Quisiera comenzar este texto con una pregunta aparentemente simple: ¿Qué es una banana? Según la Real Academia Española, el plátano es una “planta musácea”. Una definición breve que parece insuficiente para dar cuenta de la riqueza simbólica de este fruto. En efecto, la banana no solo es un alimento rico en potasio, sino también un producto que refleja la capacidad humana de intervenir en la naturaleza en beneficio propio. Las variedades que hoy conocemos, como la extinta Gros Michel y la vigente Cavendish, son el resultado de siglos de domesticación y selección artificial.

Pero, más allá de su dimensión biológica, cabe preguntarse: ¿Qué significa una banana en nuestras vidas? ¿Por qué puede cautivarnos un fruto aparentemente común? Estas preguntas adquieren relevancia si recordamos un acontecimiento que suscitó un intenso debate en torno al arte contemporáneo: la aparición de una banana pegada a la pared.

El filósofo Arthur Danto señalaba que una obra de arte no puede definirse únicamente por sus cualidades materiales, sino también por el contexto, la intención del artista y la interpretación que suscita. La célebre banana adherida con cinta en una galería no fue solo un objeto: fue un detonante de polémicas y reflexiones. Muchos espectadores reaccionaron con incredulidad: “¿Esto es arte?”. Otros, en cambio, celebraron la propuesta con entusiasmo. En ambos casos, la obra cumplía su cometido: provocar.

El fruto encintado, la Cavendish en cuestión se convirtió en un espejo. Reflejaba tanto la incredulidad de quienes consideraban el arte contemporáneo como una exageración conceptual, como la solemnidad excesiva de quienes pretendían otorgarle un significado trascendente sin comprenderlo del todo. Así, la banana parecía reírse de ambos bandos, recordándonos que el arte también puede ser absurdo, irónico y, en última instancia, un juego.
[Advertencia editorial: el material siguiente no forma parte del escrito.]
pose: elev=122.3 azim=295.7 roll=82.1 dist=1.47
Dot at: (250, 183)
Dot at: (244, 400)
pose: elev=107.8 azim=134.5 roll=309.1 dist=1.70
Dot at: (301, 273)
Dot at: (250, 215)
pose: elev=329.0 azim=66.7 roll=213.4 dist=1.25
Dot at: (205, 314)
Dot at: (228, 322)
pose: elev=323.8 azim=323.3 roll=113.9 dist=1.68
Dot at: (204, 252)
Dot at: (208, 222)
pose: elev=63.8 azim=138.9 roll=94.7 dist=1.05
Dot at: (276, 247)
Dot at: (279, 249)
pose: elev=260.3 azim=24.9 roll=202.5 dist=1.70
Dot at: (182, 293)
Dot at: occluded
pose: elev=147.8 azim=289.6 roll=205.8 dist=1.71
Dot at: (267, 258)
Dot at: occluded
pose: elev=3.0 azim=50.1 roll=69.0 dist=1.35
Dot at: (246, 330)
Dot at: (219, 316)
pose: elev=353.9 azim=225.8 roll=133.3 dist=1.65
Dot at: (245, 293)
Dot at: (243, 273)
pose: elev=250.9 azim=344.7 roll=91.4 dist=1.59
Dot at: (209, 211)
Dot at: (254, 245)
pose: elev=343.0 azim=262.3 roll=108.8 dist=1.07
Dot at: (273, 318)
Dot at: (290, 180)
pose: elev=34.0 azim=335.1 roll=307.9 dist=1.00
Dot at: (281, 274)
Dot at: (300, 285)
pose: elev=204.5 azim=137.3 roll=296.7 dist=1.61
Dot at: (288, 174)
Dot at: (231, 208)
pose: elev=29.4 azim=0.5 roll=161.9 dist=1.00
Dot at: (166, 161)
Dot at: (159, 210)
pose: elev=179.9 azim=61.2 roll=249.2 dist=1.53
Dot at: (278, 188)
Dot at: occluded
La pregunta persiste: ¿Qué representa esa banana? Podría entenderse como símbolo de la domesticación humana de la naturaleza, como crítica a la mercantilización del arte, como metáfora política de un objeto “sometido” por la cinta adhesiva, o incluso como una alegoría de la censura y el tabú alrededor de ciertos discursos. La polisemia es deliberada: cualquier intento de explicación, llevado al extremo, se torna absurdo.

Precisamente ahí radica la fuerza de la obra. La banana nos confronta con nuestra necesidad de encontrar significados, de racionalizar incluso lo que carece de lógica. Al hacerlo, pone en evidencia nuestra condición humana: criaturas que buscan sentido, aunque este no siempre exista. El Comediante, título de la obra, alude a esa dimensión lúdica y paródica.

Podría concluirse, entonces, que la banana pegada en la pared no es únicamente una provocación estética: es una invitación a reflexionar sobre la seriedad con que nos tomamos el arte, sobre el deseo de interpretar lo interpretable, y sobre la contradicción de considerar ridículo lo que, en el fondo, está diseñado para ridiculizarnos a nosotros.

En última instancia, no es más que una banana. Pero, como símbolo, es también mucho más: un recordatorio de lo absurdo de nuestra propia existencia y de la risa que, inevitablemente, acompaña a toda búsqueda de sentido.

En el nombre de Gros Michel, de Cavendish y del potasio, amén.